Aces smokin' in Tahoe

The Lake Tahoe Basin will be the primary environment in the upcoming "Smokin' Aces" movie, a fast-action film with A-list stars like Andy Garcia, Ray Liotta, Jeremy Piven, Ben Affleck and Ryan Reynolds. The movie will be released Jan. 26.

Unlike other movies filmed at Lake Tahoe, "Smokin' Aces" will not say it was set in Wyoming or Alaska.

The movie is certain to add to Lake Tahoe's mob lore, with protagonist Piven playing Buddy Israel, a Las Vegas magician turned mob informant who uses Stateline as a hideout after a bounty is put on his head. Seven hit men and the FBI race to either erase or save his life.

"(Director Joe Carnahan) felt the 'Godfather' movie gave it the right ambiance," said Robin Holabird, deputy director for the Nevada Film Office. "He thought real life gangsters would hang out in Tahoe. There is enough historical precedence that it will ring true for the audience."

Those familiar with Lake Tahoe will recognize Stateline casinos, the lobby of Horizon, Cave Rock, the Lake Tahoe Airport, Highway 50 and the interior of Shoreline Cafe. The opening view of South Lake Tahoe is from a helicopter.

"The whole thing is scripted as South Lake Tahoe," said Denise Collins, assistant location manager for the movie.

The interior of the casinos was mostly done in Los Angeles studios although Ruby Turner, who works in the marketing department of Horizon, had to move guests from their room at 4 a.m. so a shot could take place.

"That was a little different," she said.

The last major movie filmed in Lake Tahoe was 1998's "City of Angels," starring Nicolas Cage and Meg Ryan.

The Hallmark Channel has a tendency to film in Tahoe, with some of the more recent being "Out of the Woods" with Ed Asner and "Straight from the Heart." Shoots for Eddie Bauer and car commercials are also frequent.

Asked about the marketing budget of "Smokin' Aces," director Joe Carnahan said "quite a bit." Previews are dotting the television landscape, and ads are embedded throughout the Internet and the movie's Web site, www.smokinaces.net.

Although Patrick Kaler, executive director of the Lake Tahoe Visitors Authority, thinks the movie won't attract people to the region like "Sideways" did to the Santa Barbara wine country, interest for Lake Tahoe should be piqued.

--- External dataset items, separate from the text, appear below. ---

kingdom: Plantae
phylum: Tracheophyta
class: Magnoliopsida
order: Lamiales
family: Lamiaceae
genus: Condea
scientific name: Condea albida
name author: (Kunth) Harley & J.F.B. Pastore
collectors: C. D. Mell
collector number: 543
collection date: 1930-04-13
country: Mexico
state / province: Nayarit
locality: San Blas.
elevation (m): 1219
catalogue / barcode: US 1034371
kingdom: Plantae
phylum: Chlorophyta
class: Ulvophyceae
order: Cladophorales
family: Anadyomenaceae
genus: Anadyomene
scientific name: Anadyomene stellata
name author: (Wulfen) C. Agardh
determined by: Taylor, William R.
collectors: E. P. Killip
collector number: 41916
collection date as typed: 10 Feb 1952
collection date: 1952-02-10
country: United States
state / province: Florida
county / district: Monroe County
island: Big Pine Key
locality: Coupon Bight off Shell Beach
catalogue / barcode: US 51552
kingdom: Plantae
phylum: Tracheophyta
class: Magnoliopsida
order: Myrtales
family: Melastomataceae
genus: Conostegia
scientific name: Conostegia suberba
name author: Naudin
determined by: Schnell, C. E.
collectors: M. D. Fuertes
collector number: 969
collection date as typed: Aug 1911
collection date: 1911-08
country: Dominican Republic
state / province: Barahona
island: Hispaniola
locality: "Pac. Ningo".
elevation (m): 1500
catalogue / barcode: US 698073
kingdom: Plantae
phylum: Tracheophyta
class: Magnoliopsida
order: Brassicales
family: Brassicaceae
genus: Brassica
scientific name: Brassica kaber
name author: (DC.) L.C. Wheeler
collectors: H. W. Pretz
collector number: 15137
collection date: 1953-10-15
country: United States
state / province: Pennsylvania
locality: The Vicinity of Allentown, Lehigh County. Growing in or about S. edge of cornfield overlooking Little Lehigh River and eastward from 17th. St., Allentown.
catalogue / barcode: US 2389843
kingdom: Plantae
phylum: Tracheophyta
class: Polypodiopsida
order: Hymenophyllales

"I think it's a great opportunity for us even though it's probably not the feel good movie of the year," he said with a laugh.

"Obviously looking at the trailers you know it's Lake Tahoe and that's very exciting for us," he added. "I don't think people will necessarily come here because of the movie, but it will be something in people's minds."

The movie could elicit more interest from Hollywood to shoot in the area, said Holabird. The star power alone should be enough to lure crowds with Piven being recognized in HBO's "Entourage," Reynolds starring in hit comedies such as "Waiting" and R&B musicians Alicia Keys and Common making their film debuts.

Tahoe movie and ski buffs will recognize Peter Berg, who starred in "Aspen Extreme" and directed "Very Bad Things" in the movie. Plus there is the gravitational-like pull of Andy Garcia, Ray Liotta and Ben Affleck.

"I'd loved to be compared to the Godfather," Carnahan said.

"Smokin' Aces" opens Jan. 26. A possibility remains for a special screening to be held at the Wallace Theaters at the Horizon with Carnahan and others associated with the movie.

"I'm trying to do one, man," Carnahan said. "That would be fantastic."